Concorde was doomed to failure from the start because it hit an evolutionary cul-de-sac in terms of aircraft design, new research suggests.
An analysis by Adrian Bejan, professor of mechanical engineering and materials science at Duke University in the USA, has suggested that design trends dominating the aerospace industry have been driven by the constructal law, which he developed in 1996.
The law states that for a system to survive it must evolve to increase its access to flow – a process he says is evident in animal vascular systems, river systems, tree branches and even modern road networks.
In a paper appearing online in the Journal of Applied Physics, Bejan teamed up with Jordan Charles, a researcher and development engineer, and Sylvie Lorente, a professor of civil engineering at the University of Toulouse, to apply his law to the design of commercial aircraft using statistics on design parameters from the historical databases of commercial aircraft.
While many patterns emerged, the two that stood out were the increasing size of commercial aeroplanes and the fact that the relationship of body mass to speed is nearly identical to similar statistics from various animals – suggesting evolutionary constraints found in nature are at work in the aviation industry.
"Larger animals have longer lifespans and travel farther distances, just as passenger airplanes have been designed to do. For example, the ratio of the engine to aircraft size is analogous to the ratio of a large animal's total body size to its heart, lungs and muscles," said Bejan.
One notable outlier in the results was the Concorde, which Bejan points out had limited passenger capacity, a low mass-to-velocity ratio, an off-the-charts fuselage-to-wingspan ratio, massive engines and poor fuel economy.
“The Concorde was too far off from the ratios that evolution has produced in passenger jets," he explained. "It would have had to adhere to the constructal design rules to succeed."
According to Bejan, the same constructal law that underpins animal evolution has also dictated the main design features needed for aircraft to succeed: the engine mass has remained proportional to the body size, the wing size has been tied to the fuselage length, and the fuel load has grown in step with the total weight.
He says the analysis reveals the general design parameters that future passenger aircraft should follow to succeed economically.
"This study gives the rough sketch of what airplane designs will put you in the game," said Bejan. "For design companies, it is money in the bank."
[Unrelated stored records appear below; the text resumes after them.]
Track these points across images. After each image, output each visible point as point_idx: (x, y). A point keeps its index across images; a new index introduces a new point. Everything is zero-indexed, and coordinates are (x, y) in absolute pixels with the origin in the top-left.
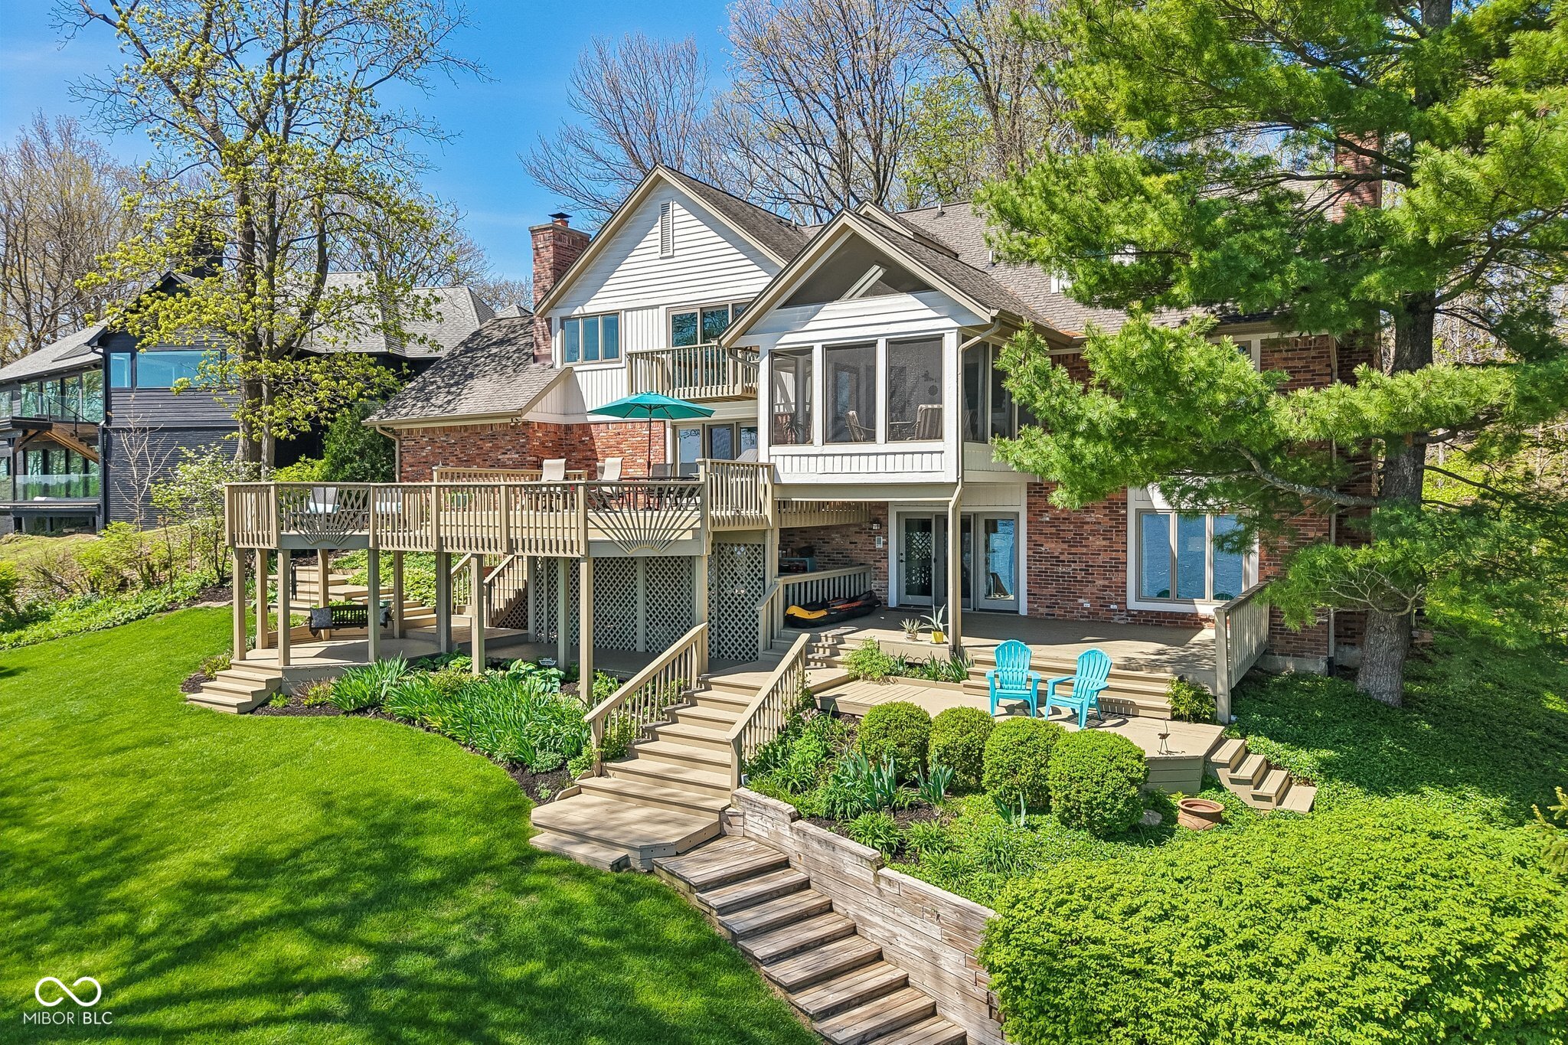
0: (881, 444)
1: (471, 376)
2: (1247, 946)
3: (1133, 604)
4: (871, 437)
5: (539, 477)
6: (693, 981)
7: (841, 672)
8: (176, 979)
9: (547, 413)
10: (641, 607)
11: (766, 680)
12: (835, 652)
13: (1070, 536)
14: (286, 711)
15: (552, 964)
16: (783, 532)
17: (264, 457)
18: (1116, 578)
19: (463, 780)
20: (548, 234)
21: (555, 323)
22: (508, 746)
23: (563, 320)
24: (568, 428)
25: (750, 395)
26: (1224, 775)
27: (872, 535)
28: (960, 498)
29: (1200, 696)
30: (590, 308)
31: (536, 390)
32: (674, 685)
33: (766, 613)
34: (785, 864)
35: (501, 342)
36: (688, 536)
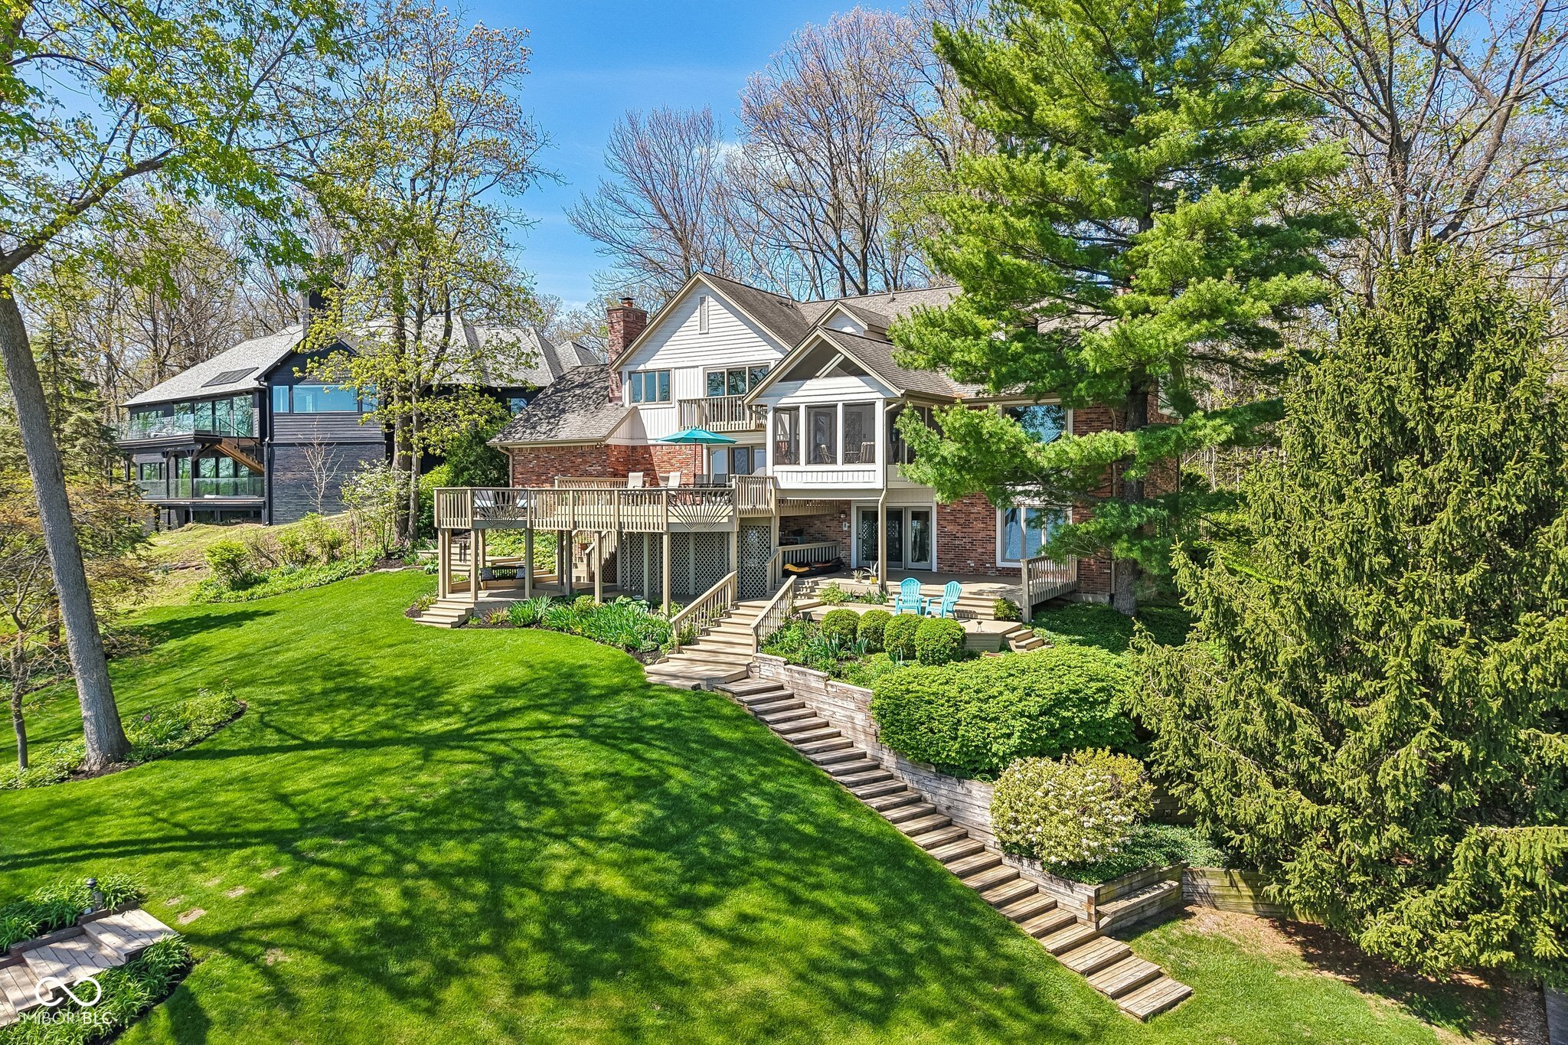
0: (840, 465)
1: (564, 411)
2: (978, 692)
3: (1000, 564)
4: (834, 461)
5: (626, 484)
6: (737, 727)
7: (816, 600)
8: (494, 725)
9: (620, 439)
10: (692, 566)
11: (769, 604)
12: (813, 590)
13: (962, 521)
14: (479, 626)
15: (669, 720)
16: (781, 518)
17: (414, 468)
18: (990, 547)
19: (601, 656)
20: (620, 313)
21: (625, 376)
22: (624, 638)
23: (630, 373)
24: (634, 448)
25: (761, 428)
26: (1012, 644)
27: (840, 522)
28: (885, 498)
29: (1011, 607)
30: (651, 365)
31: (614, 423)
32: (718, 606)
33: (771, 568)
34: (781, 688)
35: (582, 385)
36: (726, 520)
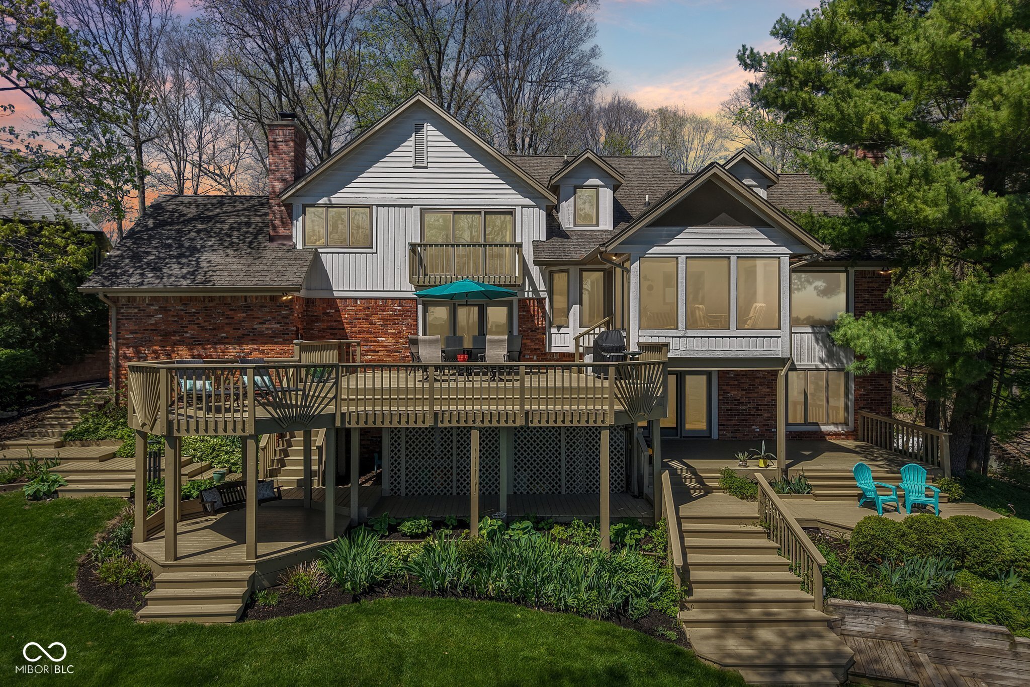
0: (733, 330)
13: (747, 386)
21: (296, 209)
23: (304, 207)
24: (312, 301)
30: (336, 200)
31: (300, 267)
Jose Camberos, research aerospace engineer and lead of design space exploration at the Multidisciplinary Science & Technology Center of the Air Force Research Laboratory at Wright-Patterson Air Force Base in Dayton, Ohio, said he hoped the work would give the field better insight into where the design of aircraft is going.
"There is definitely an analogy to be understood and articulated to explain why engines and airplanes are sized the way they currently are and how that has evolved," said Camberos, who was not involved with this study.
"By looking at the development of aircraft in a larger context in these terms, it may be possible to gain insights into how best to achieve what nature has been able to accomplish already."